Tip #58 Ten Principles for Effective Board Governance
Over the next several Tips for Effective Boards, we will be reviewing the ten powerful principles of the Policy Governance® model of board operations. While it is true that in order to derive the full benefit and full power of the model, it is critically important to implement all ten interrelated synergistic principles, it is also true that each principle contains the potential for improving board performance. Accordingly, boards can decide to implement all ten principles of the Policy Governance® model. Or they can select one or more of the principles to incorporate into their current governance style with the possibility of moving towards implementation of the full model at some future date.
The first principle of the Policy Governance® model is: “Ownership: The board exists to act as the informed voice and agent of the owners, whether they are owners in a legal or moral sense. All owners are stakeholders, but not all stakeholders are owners, only those whose position in relation to an organization is equivalent to the position of shareholders in a for-profit corporation.” (“Policy Governance® Source Document” produced by the International Policy Governance Association in consultation with John Carver and Miriam Carver, 2011: https://www.BoardsOnCourse.com/policy-governance.) In other words, an organization’s owners or key stakeholders are those people on whose behalf the board governs and to whom it is accountable, those key people who provide legitimacy to a board’s authority and serve as the “source for the organization’s purpose and values.” (British Standards Institution, Code of Practice for Delivering Effective Governance of Organizations, 2013, page 13)
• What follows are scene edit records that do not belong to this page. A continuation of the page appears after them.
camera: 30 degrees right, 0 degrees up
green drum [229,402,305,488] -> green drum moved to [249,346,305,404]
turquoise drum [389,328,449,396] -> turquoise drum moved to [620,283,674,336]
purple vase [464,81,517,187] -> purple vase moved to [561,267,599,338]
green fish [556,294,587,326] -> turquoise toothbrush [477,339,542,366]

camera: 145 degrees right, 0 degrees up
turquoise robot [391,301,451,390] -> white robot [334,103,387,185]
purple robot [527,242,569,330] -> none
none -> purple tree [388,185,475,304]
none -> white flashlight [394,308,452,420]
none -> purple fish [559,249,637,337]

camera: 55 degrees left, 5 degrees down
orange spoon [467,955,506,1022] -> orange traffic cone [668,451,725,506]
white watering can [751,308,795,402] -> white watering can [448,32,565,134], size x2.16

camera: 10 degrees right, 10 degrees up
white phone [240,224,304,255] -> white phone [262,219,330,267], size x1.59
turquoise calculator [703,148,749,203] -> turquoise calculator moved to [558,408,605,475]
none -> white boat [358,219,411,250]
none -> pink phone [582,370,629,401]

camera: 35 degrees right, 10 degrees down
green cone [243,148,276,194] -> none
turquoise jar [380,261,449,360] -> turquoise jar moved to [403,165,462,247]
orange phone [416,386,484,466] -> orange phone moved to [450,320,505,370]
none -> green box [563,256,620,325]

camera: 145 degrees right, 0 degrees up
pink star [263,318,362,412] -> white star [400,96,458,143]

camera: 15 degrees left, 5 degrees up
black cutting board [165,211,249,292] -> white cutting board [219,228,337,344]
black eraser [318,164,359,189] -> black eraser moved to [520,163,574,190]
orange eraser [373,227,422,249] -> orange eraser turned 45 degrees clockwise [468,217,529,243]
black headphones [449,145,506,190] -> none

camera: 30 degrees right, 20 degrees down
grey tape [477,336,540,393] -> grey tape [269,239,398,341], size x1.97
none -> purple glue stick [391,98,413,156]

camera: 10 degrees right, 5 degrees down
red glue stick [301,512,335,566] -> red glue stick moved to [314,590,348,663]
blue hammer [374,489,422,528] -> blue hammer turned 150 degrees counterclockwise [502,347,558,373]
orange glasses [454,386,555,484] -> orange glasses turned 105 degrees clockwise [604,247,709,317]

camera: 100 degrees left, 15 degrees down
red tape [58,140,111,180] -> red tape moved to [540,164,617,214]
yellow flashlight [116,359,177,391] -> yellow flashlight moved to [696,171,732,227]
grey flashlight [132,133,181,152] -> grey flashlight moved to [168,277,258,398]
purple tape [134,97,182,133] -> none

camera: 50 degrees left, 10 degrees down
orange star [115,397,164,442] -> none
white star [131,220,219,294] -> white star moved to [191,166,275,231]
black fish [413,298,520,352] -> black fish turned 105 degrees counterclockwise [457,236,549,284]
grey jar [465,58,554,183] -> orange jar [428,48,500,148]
Implementing Principle #1 Ownership involves the following:
- Identify Your Organization’s Owners/Key Stakeholders
Sometimes this is relatively easy to do. Publicly traded companies are owned by shareholders. Members own such organizations as associations and labor unions. Public or governmental organizations are owned by the general public residing in the districts these organizations serve. At other times, it may be harder to identify an organization’s owners/key stakeholders. Who are the owners or key stakeholders of community non-profit organizations such as hospitals, social service agencies or counseling centers? A couple concepts may be helpful here: geography and community of interest. (Ends and the Ownership, The Carver Policy Governance Guide Series, Jossey-Bass, 2009, pages 26-27) A non-profit organization may define its ownership as being limited by certain geographical boundaries – a neighborhood, city, county, state, etc. It may also define its ownership in terms of people who are concerned about and supportive of their organization’s mission or purpose.
- Communicate With Your Organization’s Owners/Key Stakeholders
Once you have identified your organization’s owners/key stakeholders, it is important to identify subsets or categories of ownership since different ownership subgroups may have differing perspectives. Then decide how you plan to dialogue with and gain input from the ownership as a whole and various owner subgroups. For example, you may wish to do a telephone survey of a random sample of the overall ownership and focus groups in different geographic areas served by your organization. You may decide to do community meetings in different neighborhoods to reach members of different racial, ethnic, religious, and income groups. You may decide to hold meetings at churches or senior centers. You may invite representatives of key groups to your board meetings for dialogue, etc.
So what do you talk about with your owners? Primarily, you talk about your organization’s purpose, your organization’s reason for existence. What positive differences should your organization be making in people’s lives? In other words, who should your organization’s customers or beneficiaries be and what benefits should they be receiving from your organization? What should your organization’s priorities be regarding benefits to be produced and people to be benefited?